September 22, 2021 - 10:13am

As Britons fear (or look forward to) a return to three-day work weeks this winter, Germany too is staring down the barrel of an energy crisis. Neither country seems to have found a solution to supplying millions of their citizens with reliable, affordable and sustainable energy.

Boris Johnson has brushed off looming supply problems and rising prices as a ‘short-term problem’ for the UK. But as wholesale gas prices have soared (there has been a 70% increase since August alone), the industry has warned that many suppliers could go bust even with a record-level energy price cap of £1,227 from next Friday. While companies may be offered state-backed loans to keep them afloat, there are no plans to help families who are struggling to make ends meet, just a promise that ‘‘the market is going to start fixing it’.

But at least Britain has the option to scale up its own production of energy in the long run if it can find the political will to do so. There are 13 nuclear power plants in the UK, which supply around a fifth of the country’s electricity and public opinion is largely favourable. Even a section of hardline climate activists in Britain accept nuclear energy as an important element on the route to meeting zero emissions targets. Zion Lights, a former spokesperson for Extinction Rebellion, last year called on her fellow activists to ‘embrace nuclear power’.

However, environmentalists are not so accepting of nuclear energy in Germany, leaving the country few options to find a way out of its energy crisis. When environmentalism emerged as a political movement in the late 1970s, the frontlines of the Cold War still ran right through the country and its capital city. This made many Germans deeply suspicious of nuclear technology. Both the Soviets and the U.S. had placed nuclear weapons on German soil, which created to a powerful political cocktail of pacificism and anti-nuclear environmentalism.

While this was initially a relatively small-scale movement, the Three-Mile-Island accident, a partial meltdown of a nuclear reactor in Pennsylvania in 1979, and the Chernobyl disaster in Ukraine in 1986, reinforced German suspicions. The Green Party, created in West Germany in 1980 as a fringe party, became a serious political force, drawing votes. Under pressure, chancellor Helmut Kohl began the phasing out of nuclear energy in the early 1990s.

Then in 2011, when the Fukushima accident occurred in Japan, the German government came under renewed pressure through public opinion as well as opposition in the Bundestag to end nuclear power production on German soil for good. 513 out of 600 MPs voted to phase out nuclear power stations by the end of 2022.

One good outcome of this energy transition is that nearly half of Germany’s electricity consumption is now sourced from renewables. The rest is still fossil fuels and nuclear energy (the latter only making up 11.3%). Emissions have also gone down 42% from 1990 levels.

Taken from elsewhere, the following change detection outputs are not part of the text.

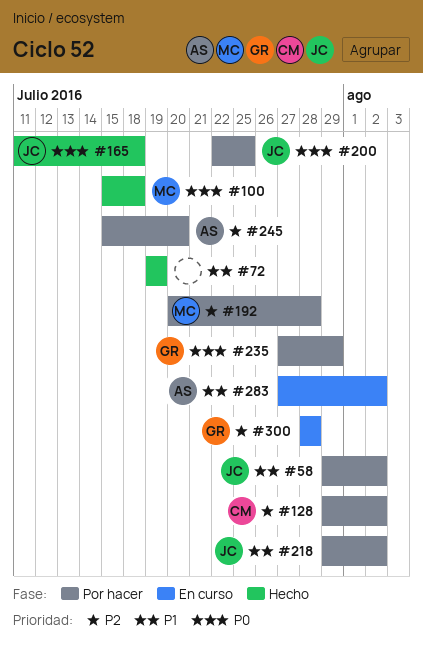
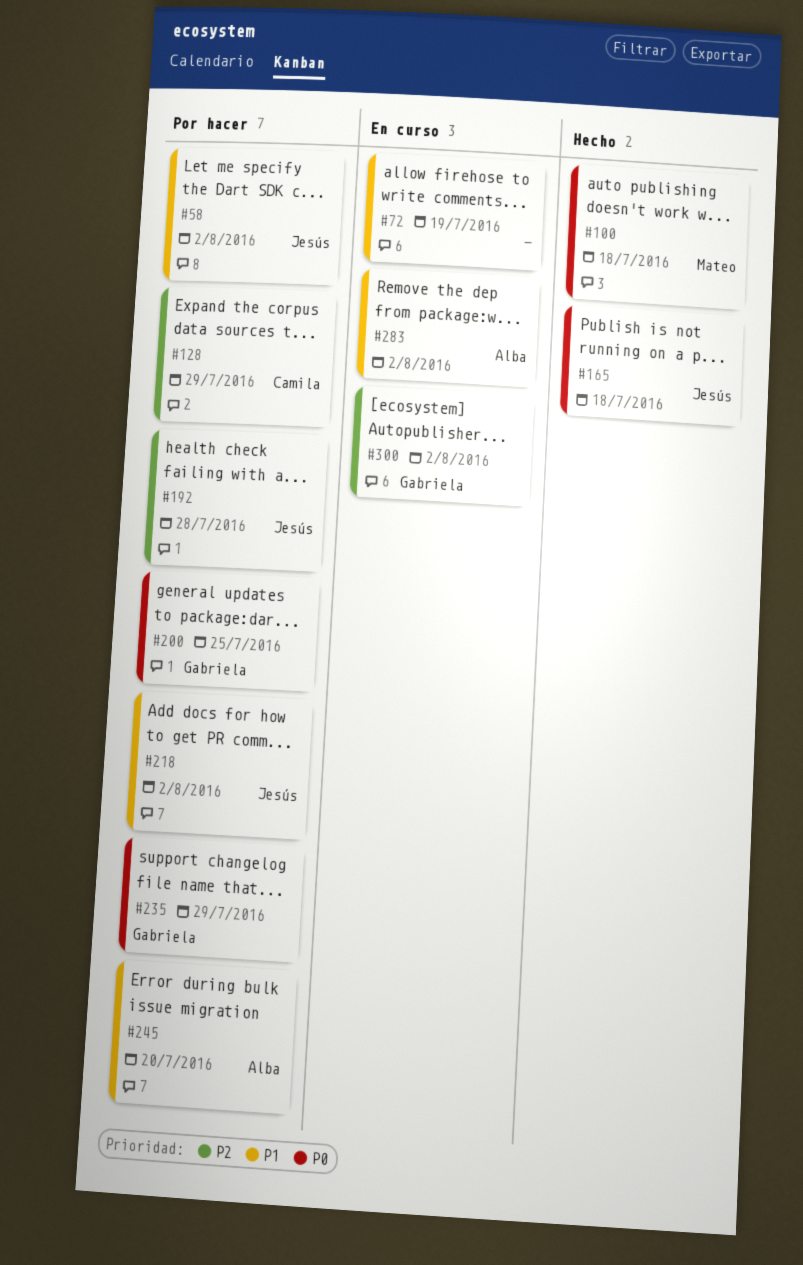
#72, status: Hecho -> En curso
#128, due: Aug 2 -> Jul 29
#192, owner: Mateo -> Jesús
#200, owner: Jesús -> Gabriela
#245, priority: P2 -> P1
#300, due: Jul 28 -> Aug 2

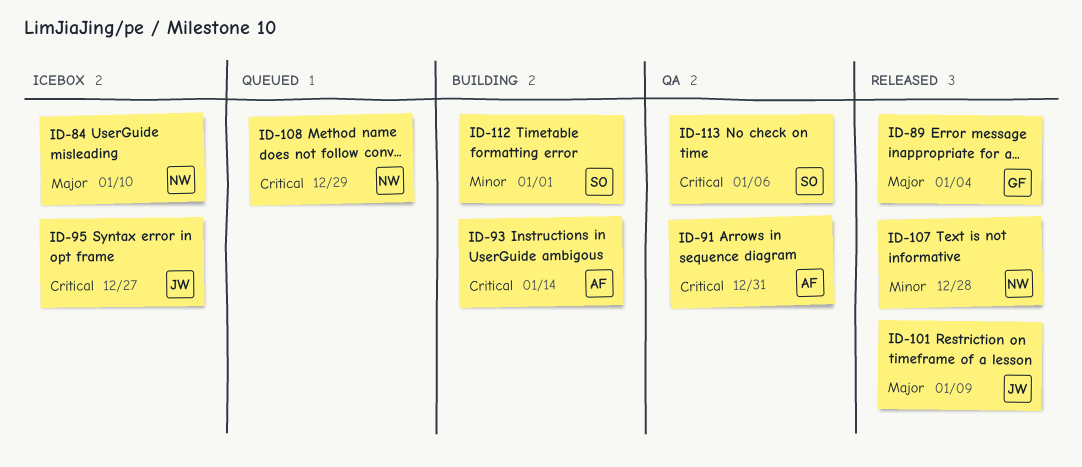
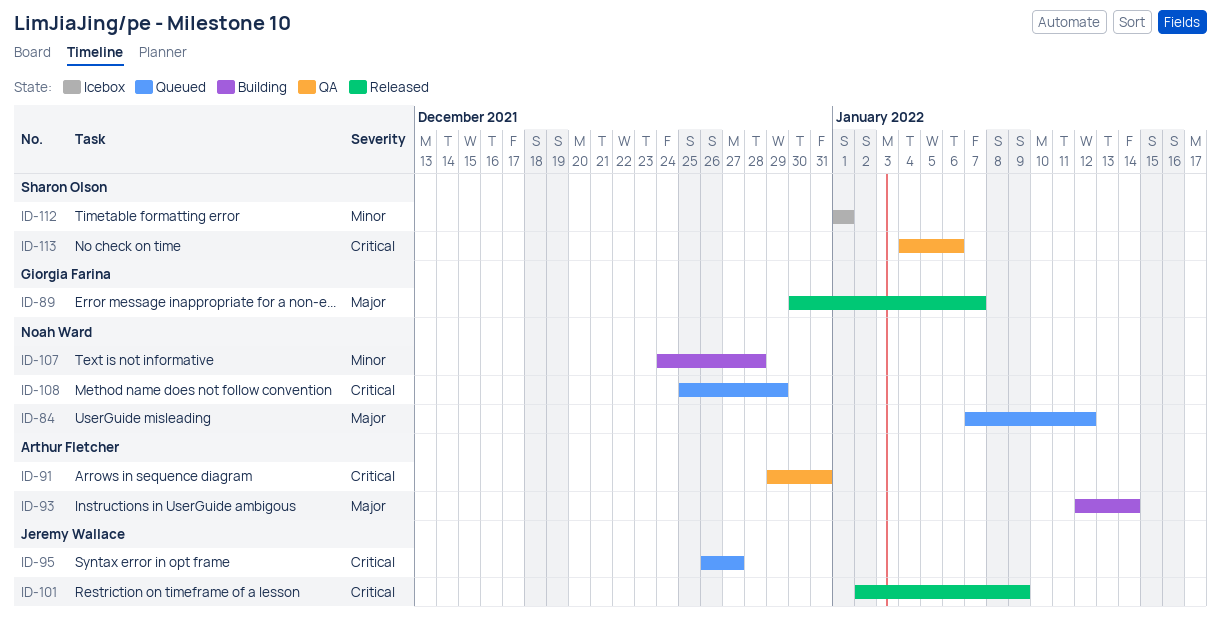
ID-84, status: Icebox -> Queued
ID-84, due: Jan 10 -> Jan 12
ID-89, due: Jan 4 -> Jan 7
ID-93, priority: Critical -> Major
ID-95, status: Icebox -> Queued
ID-101, priority: Major -> Critical
ID-107, status: Released -> Building
ID-112, status: Building -> Icebox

The huge drawback is that Germany is much more vulnerable. Renewables are weather dependent and can often put too little or too much electricity into the system. At half-and-half, this model works fine. There is always backup from coal, gas and nuclear sources when needed, and when there is too much, the surplus is sold at a handsome profit. Only 12 minutes of power outage is experienced by the average German each year, the the lowest rate in Europe.

But Germany will need to expand the proportion of renewables over the halfway line when nuclear stations close next year because it’s lights out in coal plants by 2038. Meanwhile, the construction of new wind turbines has gone into a steep decline as residents oppose the building of unaesthetic wind parks near their homes and wildlife protection often poses powerful obstacles. It’s an issue the Germany’s federal system finds difficult to tackle as each state will protect its own citizens’ interests over the national one.

If coal and nuclear energy are phased out as planned, Germany will rely entirely on unreliable renewables and imports. The latter will not in small part be supplied by Nord Stream 2, the giant pipeline from Russia to Germany, making the country dependent on collaboration with Moscow while alienating its allies in Europe and across the Atlantic.

In Britain, energy prices may rise and the feasibility of renewables might cause headaches, but the deep suspicion of nuclear energy in Germany is creating a longer-term supply crisis with serious geopolitical consequences. That is a question that Merkel’s successor will have to grapple with.

Katja Hoyer is a German-British historian and writer. She is the author, most recently, of Beyond the Wall: East Germany, 1949-1990.